Extracted text:
*** Begin section ***
Flickr image credit: Max Klingensmith

Harley Davidson: Against the Tide

Sunday, February 2nd, 2014

http://www.flickr.com/photos/gonmi/8719381711/

Harley-Davidson is my hero.

Not because I’m a motorcycle nut, but because they do everything I believe makes a company successful—not to mention all the stuff about which I know nothing.

What I do know is that Harley proves there is more than one way to skin a cat.

They didn’t outsource manufacturing; they didn’t bust their union; they didn’t dump people for robots—in fact, there are no robots on the main assembly line.

They did redesign production to take advantage of the knowledge inherent in line workers with an average tenure of 18 years.

There are around 1,200 different configurations, and a new bike starts its way through the production line every 80 seconds. Virtually each one is unique, and workers have no idea what’s coming 80 seconds later. Surprisingly, robots can’t adjust on the fly like that.

They did spread 150 problem-solvers through the 5-6 man production teams that hand-build each bike.

Every time a new bike came down the line, it took a few extra shoves to push it into place. In fact, it took an extra 1.2 seconds. But Dettinger, who had spent some 20 years at the York plant, knew that every second counted. With 400 motorcycles built each shift, on two shifts a day, an extra 1.2 seconds per bike added up to 2,200 lost bikes annually. Millions could be lost in revenue. Maybe it wasn’t such a small problem.
*** End section ***
What you will do:
In the Harley-Davidson text, retype the passage that starts at the words "There are around" and ends after the words "a small problem.".

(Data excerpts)
*** Begin section ***
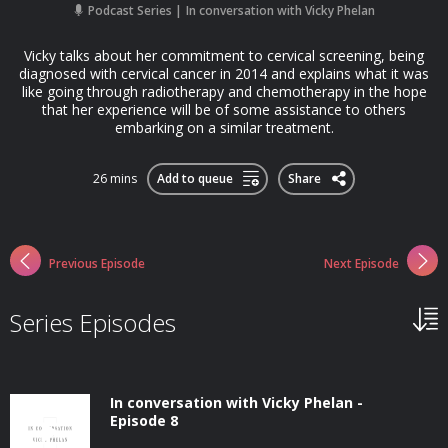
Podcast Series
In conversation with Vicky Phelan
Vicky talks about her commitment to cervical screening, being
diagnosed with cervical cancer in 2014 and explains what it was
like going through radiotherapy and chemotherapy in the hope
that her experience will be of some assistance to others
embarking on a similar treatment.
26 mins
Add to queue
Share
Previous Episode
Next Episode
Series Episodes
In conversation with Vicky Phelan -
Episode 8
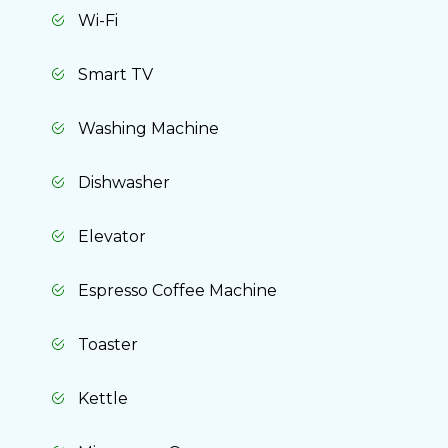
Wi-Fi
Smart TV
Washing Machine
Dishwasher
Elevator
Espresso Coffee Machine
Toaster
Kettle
*** End section ***
*** Begin section ***
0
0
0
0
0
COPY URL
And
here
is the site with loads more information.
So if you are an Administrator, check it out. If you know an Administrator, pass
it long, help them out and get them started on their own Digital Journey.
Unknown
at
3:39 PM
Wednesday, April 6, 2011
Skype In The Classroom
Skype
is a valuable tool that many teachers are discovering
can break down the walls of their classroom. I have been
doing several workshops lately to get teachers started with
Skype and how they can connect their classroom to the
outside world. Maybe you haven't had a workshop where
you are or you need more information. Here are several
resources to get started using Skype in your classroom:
*** End section ***
*** Begin section ***
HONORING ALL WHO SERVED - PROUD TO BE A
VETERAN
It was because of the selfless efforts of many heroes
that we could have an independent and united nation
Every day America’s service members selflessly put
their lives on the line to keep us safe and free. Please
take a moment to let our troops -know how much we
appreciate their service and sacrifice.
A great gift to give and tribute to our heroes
*** End section ***
Response for this exercise:
There are around 1,200 different configurations, and a new bike starts its way through the production line every 80 seconds. Virtually each one is unique, and workers have no idea what’s coming 80 seconds later. Surprisingly, robots can’t adjust on the fly like that.

They did spread 150 problem-solvers through the 5-6 man production teams that hand-build each bike.

Every time a new bike came down the line, it took a few extra shoves to push it into place. In fact, it took an extra 1.2 seconds. But Dettinger, who had spent some 20 years at the York plant, knew that every second counted. With 400 motorcycles built each shift, on two shifts a day, an extra 1.2 seconds per bike added up to 2,200 lost bikes annually. Millions could be lost in revenue. Maybe it wasn’t such a small problem.